Several major central banks that met this week indicated an increased willingness to consider hiking rates as the conflict continues to threaten a longer and more persistent risk to inflation. But the question over demand destruction and the impacts to growth are keeping rates on hold - except for in Australia where another RBA hike is expected next Tuesday after this week's March inflation report. Crude oil (front month) rose by more than 8% this week to move back above the $100/bbl, with concerns rising over inventory levels with the Strait remaining closed. US equities still advanced as earnings results from the hyperscalers (tech and AI-related names) drove the major indices to close the week at record highs. Reports indicate that Japan intervened in the FX market to prop up the Yen, which had weakened against the USD to lows since 2024 amid the energy price shock and the BoJ remaining reluctant to hike. This coincided with broader USD weakness.
There were signs of a hawkish tilt from the Fed this week, confirmed as the last meeting under the stewardship of Chair Powell - though he will stay on as a governor. The Fed kept rates steady at 3.5-3.75% and retained its easing bias; however, 3 members (Hammack, Kashkari and Logan) wanted it removed from the statement, while Miran was the outlier in voting for a 25bps cut. The Fed has been lowering rates since September 2024, with every decision statement since then containing an easing bias via a reference to considering 'additional adjustments' to interest rates. Powell said that with inflation increasing and the full effects of the energy shock still unfolding, a debate over the easing bias made sense. Market pricing has shifted towards no fed cuts this year from a position of pricing 1-2 cuts before the conflict.
The Bank of England left rates unchanged at 3.75% this week.

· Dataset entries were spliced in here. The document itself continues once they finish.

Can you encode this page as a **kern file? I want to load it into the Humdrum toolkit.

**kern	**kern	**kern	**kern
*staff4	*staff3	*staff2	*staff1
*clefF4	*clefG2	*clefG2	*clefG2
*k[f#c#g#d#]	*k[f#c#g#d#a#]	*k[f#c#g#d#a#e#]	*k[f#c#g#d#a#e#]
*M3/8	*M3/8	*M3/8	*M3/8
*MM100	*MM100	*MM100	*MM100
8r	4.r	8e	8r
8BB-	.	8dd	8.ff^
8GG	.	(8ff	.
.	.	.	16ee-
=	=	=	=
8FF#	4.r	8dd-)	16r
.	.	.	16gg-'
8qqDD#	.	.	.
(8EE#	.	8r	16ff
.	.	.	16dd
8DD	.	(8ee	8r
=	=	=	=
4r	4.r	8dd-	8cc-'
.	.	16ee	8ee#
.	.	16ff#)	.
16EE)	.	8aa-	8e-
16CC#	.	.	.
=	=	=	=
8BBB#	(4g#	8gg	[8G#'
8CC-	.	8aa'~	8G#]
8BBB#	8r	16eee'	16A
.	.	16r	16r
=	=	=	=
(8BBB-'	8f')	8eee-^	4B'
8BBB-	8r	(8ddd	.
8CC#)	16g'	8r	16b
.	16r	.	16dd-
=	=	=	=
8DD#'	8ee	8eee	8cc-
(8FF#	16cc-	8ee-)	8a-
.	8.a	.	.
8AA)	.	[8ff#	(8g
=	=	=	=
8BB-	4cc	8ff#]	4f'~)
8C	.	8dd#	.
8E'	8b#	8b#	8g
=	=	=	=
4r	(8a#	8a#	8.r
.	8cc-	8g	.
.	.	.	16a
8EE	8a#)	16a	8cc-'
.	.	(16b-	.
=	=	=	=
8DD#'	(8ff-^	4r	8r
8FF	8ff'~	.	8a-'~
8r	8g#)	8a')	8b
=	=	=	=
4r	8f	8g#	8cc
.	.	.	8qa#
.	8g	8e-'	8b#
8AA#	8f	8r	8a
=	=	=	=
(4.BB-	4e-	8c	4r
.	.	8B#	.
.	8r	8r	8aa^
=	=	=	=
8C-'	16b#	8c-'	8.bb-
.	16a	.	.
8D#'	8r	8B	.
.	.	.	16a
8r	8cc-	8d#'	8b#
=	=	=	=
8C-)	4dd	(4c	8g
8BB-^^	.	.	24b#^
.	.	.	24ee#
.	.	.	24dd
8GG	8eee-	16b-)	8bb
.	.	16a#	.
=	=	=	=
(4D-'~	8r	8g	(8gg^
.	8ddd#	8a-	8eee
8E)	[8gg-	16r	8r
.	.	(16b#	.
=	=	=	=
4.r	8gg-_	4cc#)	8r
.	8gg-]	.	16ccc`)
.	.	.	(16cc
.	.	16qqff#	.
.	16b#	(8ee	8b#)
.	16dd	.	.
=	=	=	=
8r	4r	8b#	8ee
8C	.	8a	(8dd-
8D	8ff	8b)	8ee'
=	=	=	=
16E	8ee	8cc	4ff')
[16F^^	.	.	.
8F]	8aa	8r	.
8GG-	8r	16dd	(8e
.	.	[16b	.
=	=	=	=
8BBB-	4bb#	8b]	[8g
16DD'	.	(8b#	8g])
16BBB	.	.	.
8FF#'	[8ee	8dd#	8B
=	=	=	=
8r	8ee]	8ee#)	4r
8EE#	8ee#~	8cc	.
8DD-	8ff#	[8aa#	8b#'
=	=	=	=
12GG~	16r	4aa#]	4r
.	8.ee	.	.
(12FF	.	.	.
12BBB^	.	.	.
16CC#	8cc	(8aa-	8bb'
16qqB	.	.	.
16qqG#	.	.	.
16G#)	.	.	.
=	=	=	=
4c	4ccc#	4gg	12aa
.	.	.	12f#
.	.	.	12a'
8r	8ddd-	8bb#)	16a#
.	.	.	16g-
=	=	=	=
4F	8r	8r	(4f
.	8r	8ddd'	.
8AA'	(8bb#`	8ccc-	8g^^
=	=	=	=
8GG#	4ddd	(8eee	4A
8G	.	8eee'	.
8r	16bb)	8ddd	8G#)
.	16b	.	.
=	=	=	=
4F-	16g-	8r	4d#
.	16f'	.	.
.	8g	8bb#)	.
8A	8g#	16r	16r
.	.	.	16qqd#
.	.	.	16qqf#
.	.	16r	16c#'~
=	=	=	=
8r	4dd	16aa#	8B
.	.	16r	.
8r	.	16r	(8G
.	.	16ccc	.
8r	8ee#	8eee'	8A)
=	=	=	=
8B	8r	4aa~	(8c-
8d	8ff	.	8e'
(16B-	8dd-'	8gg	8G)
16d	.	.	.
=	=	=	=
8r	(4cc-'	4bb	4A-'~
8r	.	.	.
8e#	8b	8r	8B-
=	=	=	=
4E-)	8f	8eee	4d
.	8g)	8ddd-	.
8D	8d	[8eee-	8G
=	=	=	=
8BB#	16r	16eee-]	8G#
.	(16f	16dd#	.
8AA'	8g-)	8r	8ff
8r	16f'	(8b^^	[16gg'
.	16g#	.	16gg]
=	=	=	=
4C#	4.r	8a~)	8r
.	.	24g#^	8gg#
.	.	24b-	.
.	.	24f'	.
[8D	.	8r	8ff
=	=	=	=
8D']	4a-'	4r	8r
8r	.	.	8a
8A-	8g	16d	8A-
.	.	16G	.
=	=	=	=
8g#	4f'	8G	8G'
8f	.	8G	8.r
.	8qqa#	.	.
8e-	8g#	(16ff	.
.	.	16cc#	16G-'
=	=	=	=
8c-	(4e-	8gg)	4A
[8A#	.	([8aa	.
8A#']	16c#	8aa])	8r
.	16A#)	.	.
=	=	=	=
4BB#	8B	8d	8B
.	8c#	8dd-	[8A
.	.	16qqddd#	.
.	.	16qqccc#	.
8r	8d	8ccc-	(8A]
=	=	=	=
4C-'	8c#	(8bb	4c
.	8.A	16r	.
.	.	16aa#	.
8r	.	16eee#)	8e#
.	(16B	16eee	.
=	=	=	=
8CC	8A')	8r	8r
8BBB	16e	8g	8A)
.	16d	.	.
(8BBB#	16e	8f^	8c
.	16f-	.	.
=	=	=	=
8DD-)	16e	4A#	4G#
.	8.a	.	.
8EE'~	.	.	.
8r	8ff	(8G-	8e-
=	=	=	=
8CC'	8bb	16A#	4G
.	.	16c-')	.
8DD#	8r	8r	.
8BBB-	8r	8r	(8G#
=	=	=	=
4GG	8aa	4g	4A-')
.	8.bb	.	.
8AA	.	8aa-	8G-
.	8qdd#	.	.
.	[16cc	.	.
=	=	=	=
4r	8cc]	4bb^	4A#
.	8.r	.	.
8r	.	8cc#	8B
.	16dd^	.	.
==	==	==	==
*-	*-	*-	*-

Although it is now somewhat more hawkish, there remains daylight between the MPC's messaging on policy and market pricing for around 3 rate hikes this year. Chief Economist Pill was the lone dissent, voting for a 25bps hike that resulted in an 8-1 split - the only change from its unanimous decision to hold in March. Still, the shift since the conflict arose has been notable. Before the energy price shock, a 25bps rate cut was only narrowly defeated in a 5-4 vote at the February meeting, while the MPC also had a clear easing bias. Its messaging now is that the 'scale and duration' of the shock will dictate the policy response.
The latest Monetary Policy Report attempted to model the effects that could be felt on growth and inflation under 3 alternative paths for energy prices. In all scenarios however, inflation is now projected to be higher and growth weaker than previously forecast. At the post-meeting press conference, Governor Bailey highlighted that with the hawkish repricing of the rates curve for 3 hikes this year, financial conditions had already tightened notably, reducing the urgency for a policy move. Weakness in the labour market also argued against delivering the extent of tightening priced into the curve.
At the ECB, the Governing Council left all 3 key rates on hold (depo rate remaining at 2%). The main change from the previous meeting was in the risk assessment to the outlook, with the statement now noting that upside risks to inflation and... downside risks to growth have intensified'. At the post-meeting press conference, President Lagarde stuck with the wait-and-see message. It went into the shock with inflation around target, and it had yet to see any signs of second-round effects of higher energy prices following through to prices of other goods and services. However, reporting with links to ECB sources indicated that a June rate hike is very much on the cards, unless there is a quick resolution to the conflict.
In Australia, March inflation data came in a bit cooler than expected, but an RBA rate hike is still widely expected next week. Annual headline inflation rose from 3.7% to 4.6% in March on the back of a 33% surge in fuel prices (see here). The quarterly trimmed mean CPI - the more influential driver for RBA policy - was 0.8%, lifting from 3.4% to 3.5% over the year. With both headline and underlying inflation above the target band (2-3%) and risks to further upside, the RBA seems intent to continue hiking.